◆ **Instructions to follow**:
Copy out the following material word for word, keeping every line as it stands.
◆ ◆ ◆
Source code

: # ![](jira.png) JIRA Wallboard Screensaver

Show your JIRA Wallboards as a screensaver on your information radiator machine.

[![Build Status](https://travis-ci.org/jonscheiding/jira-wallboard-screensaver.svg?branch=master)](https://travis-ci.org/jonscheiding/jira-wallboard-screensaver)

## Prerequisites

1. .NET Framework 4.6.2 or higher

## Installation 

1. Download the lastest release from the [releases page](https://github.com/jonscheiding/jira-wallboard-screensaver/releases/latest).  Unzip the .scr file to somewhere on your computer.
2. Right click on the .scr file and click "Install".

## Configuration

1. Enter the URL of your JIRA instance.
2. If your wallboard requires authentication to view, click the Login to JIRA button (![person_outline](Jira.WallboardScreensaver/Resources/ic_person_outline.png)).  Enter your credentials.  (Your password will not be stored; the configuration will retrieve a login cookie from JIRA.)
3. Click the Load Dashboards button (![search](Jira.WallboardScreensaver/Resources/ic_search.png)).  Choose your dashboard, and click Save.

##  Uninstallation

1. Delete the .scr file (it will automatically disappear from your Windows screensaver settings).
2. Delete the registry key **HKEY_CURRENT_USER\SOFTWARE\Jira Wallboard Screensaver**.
◆ ◆ ◆
◆ **Result of the task**:
Source code

: # ![](jira.png) JIRA Wallboard Screensaver

Show your JIRA Wallboards as a screensaver on your information radiator machine.

[![Build Status](https://travis-ci.org/jonscheiding/jira-wallboard-screensaver.svg?branch=master)](https://travis-ci.org/jonscheiding/jira-wallboard-screensaver)

## Prerequisites

1. .NET Framework 4.6.2 or higher

## Installation 

1. Download the lastest release from the [releases page](https://github.com/jonscheiding/jira-wallboard-screensaver/releases/latest).  Unzip the .scr file to somewhere on your computer.
2. Right click on the .scr file and click "Install".

## Configuration

1. Enter the URL of your JIRA instance.
2. If your wallboard requires authentication to view, click the Login to JIRA button (![person_outline](Jira.WallboardScreensaver/Resources/ic_person_outline.png)).  Enter your credentials.  (Your password will not be stored; the configuration will retrieve a login cookie from JIRA.)
3. Click the Load Dashboards button (![search](Jira.WallboardScreensaver/Resources/ic_search.png)).  Choose your dashboard, and click Save.

##  Uninstallation

1. Delete the .scr file (it will automatically disappear from your Windows screensaver settings).
2. Delete the registry key **HKEY_CURRENT_USER\SOFTWARE\Jira Wallboard Screensaver**.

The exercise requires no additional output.